# D750 with Circular Eye Cup



## vipgraphx (Oct 20, 2014)

Just wanted to show you all a little mod I did with the D750.

First off I have always liked the circular Eye piece on the pro body FX cameras. I really used to the D700 and when I saw that the D750 did not have the circular eye cup I was a little bummed out. Of course its not going to make better pictures but to me it was always more comfterable while viewing.

This is a very simple mod and cost is low. I ordered this part from ebay.

Eye Cup Eyecup for Nikon D300 DSLR New in Plastic | eBay


and it fit right on no problem.

The one thing about this eye cup is at has a little glass  protective piece right behind the eye cup so I can see it getting dirty and maybe some glare. It can be removed very easy by unscrewing the eye cup and removing the glass.

I also had the HOODMAN eye cup from before that I can fit circular eye cup I got from ebay right on

Amazon.com : Hoodman H-EyeN22S HoodEYE for Nikon Square 22mm SLR Line : Camera Lens Hoods : Camera & Photo


here are some photos of the camera with the simple easy mod.

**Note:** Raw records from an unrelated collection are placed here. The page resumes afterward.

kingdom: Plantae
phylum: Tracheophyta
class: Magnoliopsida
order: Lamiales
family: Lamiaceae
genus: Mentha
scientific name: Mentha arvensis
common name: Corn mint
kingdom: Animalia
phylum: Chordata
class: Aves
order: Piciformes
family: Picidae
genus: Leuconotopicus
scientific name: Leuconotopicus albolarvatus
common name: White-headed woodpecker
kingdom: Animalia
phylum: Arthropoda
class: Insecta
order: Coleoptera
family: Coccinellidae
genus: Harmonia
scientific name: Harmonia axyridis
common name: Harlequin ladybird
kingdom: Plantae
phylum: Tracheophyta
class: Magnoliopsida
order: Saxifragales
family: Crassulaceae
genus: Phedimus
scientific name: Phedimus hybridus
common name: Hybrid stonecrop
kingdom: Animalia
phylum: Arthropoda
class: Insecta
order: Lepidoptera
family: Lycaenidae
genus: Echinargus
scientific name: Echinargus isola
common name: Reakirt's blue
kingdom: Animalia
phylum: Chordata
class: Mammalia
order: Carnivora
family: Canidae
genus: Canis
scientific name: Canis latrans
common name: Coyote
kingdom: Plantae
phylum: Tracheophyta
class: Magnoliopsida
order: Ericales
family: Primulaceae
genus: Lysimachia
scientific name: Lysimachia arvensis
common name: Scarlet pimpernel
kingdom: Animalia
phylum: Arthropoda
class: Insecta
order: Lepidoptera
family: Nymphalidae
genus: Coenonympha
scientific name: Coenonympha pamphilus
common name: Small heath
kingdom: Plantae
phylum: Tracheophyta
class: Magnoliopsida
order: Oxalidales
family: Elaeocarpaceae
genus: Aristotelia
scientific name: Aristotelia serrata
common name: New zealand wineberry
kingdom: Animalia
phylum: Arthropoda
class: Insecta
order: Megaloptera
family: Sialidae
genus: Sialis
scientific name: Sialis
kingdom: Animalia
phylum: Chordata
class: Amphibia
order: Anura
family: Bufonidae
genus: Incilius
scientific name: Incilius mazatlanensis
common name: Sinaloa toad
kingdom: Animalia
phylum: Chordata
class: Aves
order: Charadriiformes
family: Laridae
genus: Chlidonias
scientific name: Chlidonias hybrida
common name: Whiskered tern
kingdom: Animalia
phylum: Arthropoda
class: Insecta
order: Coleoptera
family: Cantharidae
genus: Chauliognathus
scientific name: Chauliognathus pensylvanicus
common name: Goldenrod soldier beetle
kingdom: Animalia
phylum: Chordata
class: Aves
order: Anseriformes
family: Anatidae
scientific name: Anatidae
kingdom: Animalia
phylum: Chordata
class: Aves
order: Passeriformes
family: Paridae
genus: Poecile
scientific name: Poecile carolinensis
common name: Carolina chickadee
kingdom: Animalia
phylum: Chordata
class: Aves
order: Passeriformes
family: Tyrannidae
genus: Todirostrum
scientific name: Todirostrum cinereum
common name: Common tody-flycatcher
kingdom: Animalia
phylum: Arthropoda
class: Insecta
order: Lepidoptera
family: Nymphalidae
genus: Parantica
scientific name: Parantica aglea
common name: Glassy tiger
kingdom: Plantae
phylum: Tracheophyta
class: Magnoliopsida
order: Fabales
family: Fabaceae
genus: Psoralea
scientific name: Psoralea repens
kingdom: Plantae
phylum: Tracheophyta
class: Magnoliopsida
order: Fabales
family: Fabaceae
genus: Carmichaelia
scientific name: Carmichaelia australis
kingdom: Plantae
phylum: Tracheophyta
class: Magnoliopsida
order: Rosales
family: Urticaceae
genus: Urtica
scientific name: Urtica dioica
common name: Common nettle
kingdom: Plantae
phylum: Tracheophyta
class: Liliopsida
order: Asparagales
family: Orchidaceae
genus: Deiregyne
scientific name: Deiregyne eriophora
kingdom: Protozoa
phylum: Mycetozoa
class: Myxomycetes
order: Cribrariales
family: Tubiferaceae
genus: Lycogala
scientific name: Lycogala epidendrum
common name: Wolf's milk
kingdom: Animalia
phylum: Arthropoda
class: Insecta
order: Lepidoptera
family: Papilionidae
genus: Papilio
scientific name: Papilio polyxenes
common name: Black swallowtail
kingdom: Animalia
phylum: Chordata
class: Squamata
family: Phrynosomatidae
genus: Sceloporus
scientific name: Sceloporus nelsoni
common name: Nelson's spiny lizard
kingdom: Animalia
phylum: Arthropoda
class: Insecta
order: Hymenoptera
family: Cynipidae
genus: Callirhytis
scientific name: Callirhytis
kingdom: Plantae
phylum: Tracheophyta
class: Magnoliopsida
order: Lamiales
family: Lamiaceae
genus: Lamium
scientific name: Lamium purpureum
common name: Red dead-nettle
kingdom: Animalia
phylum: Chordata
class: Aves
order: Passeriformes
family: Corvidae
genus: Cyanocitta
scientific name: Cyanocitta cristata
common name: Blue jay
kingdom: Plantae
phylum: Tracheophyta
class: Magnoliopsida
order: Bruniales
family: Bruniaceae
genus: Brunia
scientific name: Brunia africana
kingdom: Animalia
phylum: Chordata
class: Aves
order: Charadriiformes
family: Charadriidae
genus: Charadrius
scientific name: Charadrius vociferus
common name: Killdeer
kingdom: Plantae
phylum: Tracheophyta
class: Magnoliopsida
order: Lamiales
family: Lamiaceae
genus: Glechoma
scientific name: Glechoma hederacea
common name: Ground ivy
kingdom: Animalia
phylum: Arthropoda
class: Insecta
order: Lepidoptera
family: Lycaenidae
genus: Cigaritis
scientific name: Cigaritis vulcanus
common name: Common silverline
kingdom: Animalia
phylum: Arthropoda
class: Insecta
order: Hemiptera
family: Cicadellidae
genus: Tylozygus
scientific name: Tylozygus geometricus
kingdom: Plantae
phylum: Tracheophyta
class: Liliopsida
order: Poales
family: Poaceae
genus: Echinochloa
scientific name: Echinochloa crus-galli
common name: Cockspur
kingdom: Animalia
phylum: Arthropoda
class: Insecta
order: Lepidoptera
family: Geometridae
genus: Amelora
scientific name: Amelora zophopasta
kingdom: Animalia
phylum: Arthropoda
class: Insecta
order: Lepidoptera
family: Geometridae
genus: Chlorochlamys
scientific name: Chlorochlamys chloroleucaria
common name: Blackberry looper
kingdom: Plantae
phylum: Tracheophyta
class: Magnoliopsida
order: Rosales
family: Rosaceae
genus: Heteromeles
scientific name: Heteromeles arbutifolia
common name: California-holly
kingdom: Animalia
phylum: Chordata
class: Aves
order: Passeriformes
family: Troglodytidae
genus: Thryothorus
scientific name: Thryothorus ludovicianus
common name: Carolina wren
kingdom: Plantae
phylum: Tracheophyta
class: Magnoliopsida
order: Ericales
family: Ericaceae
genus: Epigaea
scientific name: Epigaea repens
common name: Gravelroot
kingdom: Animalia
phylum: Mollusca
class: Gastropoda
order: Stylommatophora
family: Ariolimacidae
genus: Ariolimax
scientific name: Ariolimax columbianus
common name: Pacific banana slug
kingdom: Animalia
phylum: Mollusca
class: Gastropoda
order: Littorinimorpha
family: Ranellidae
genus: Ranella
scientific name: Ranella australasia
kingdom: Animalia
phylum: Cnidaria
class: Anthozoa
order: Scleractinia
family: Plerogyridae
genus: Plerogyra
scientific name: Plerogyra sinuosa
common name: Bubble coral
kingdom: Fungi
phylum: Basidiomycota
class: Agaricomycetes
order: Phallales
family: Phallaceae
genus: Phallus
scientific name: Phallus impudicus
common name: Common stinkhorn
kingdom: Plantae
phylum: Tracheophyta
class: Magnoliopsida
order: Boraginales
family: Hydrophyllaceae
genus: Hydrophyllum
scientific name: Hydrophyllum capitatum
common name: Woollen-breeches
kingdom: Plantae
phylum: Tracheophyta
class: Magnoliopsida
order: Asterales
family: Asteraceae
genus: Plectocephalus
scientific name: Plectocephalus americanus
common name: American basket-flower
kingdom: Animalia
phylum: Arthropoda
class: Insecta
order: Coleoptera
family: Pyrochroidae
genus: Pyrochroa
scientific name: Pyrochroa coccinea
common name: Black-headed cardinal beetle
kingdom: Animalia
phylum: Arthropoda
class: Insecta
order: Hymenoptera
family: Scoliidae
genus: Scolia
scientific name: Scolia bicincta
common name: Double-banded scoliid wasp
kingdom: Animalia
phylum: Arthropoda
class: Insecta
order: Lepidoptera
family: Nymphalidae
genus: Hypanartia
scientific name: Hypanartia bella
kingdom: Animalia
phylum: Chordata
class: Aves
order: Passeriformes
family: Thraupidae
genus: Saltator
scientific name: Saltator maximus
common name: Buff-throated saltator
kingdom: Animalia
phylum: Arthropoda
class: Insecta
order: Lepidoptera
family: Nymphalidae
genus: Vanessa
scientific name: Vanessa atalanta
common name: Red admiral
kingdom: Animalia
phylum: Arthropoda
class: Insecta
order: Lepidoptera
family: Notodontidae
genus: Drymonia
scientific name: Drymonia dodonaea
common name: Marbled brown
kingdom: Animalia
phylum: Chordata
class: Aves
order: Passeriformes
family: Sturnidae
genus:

Untitled by VIPGraphX, on Flickr

the circular eye cup from ebay taken apart



Untitled by VIPGraphX, on Flickr

the combo of the goodman plastic base and the round circular eye cup from ebay 



Untitled by VIPGraphX, on Flickr

D750 with the circular eye cup from ebay



Untitled by VIPGraphX, on Flickr




Untitled by VIPGraphX, on Flickr

D750 with the Hoodman base and the circular eye cup from ebay



Untitled by VIPGraphX, on Flickr




Untitled by VIPGraphX, on Flickr

This can be done on any nikon camera with rectangular eye piece. the cost was only $6.81 and if you wanted to add the goodman which is really not necessary add another $20. 

The one benefit I can see about using the Hoodman with this circular cup is that the Hoodman seems to have a much more secure fit on the base plate that mounts to the camera. It is actually hard to take off.


----------



## Roba (Oct 20, 2014)

Love the hoods!

But my question is, is that real grass or artificial?


----------



## vipgraphx (Oct 20, 2014)

Roba said:


> Love the hoods!
> 
> But my question is, is that real grass or artificial?



Honestly I don't know I thought it was plastic at first until I unscrewed it. It looks and feels to me like piece of glass.


----------



## snerd (Oct 20, 2014)

Grass, not glass!!


----------



## vipgraphx (Oct 20, 2014)

Oh hahahahaha, it's artificial.


----------



## Roba (Oct 21, 2014)

Haha!
 I thought that's a man with dedication, too trim each blade into perfect rectangles..

How are you finding the D750?


----------



## vipgraphx (Oct 21, 2014)

Roba said:


> Haha!
> I thought that's a man with dedication, too trim each blade into perfect rectangles..
> 
> How are you finding the D750?



Yeah no way I got this artificial grass so I did not have to do yard work….hahaha.

D750 is working out thus far. I have not really had the chance to test drive it as much as I would like but I can not really find any 
faults in it. I think at this point I can say it is a nice camera with great performance and features.


----------



## shadowlands (Oct 22, 2014)

Nice. I had a Hoodman on my D300 back in the days. Nice.


----------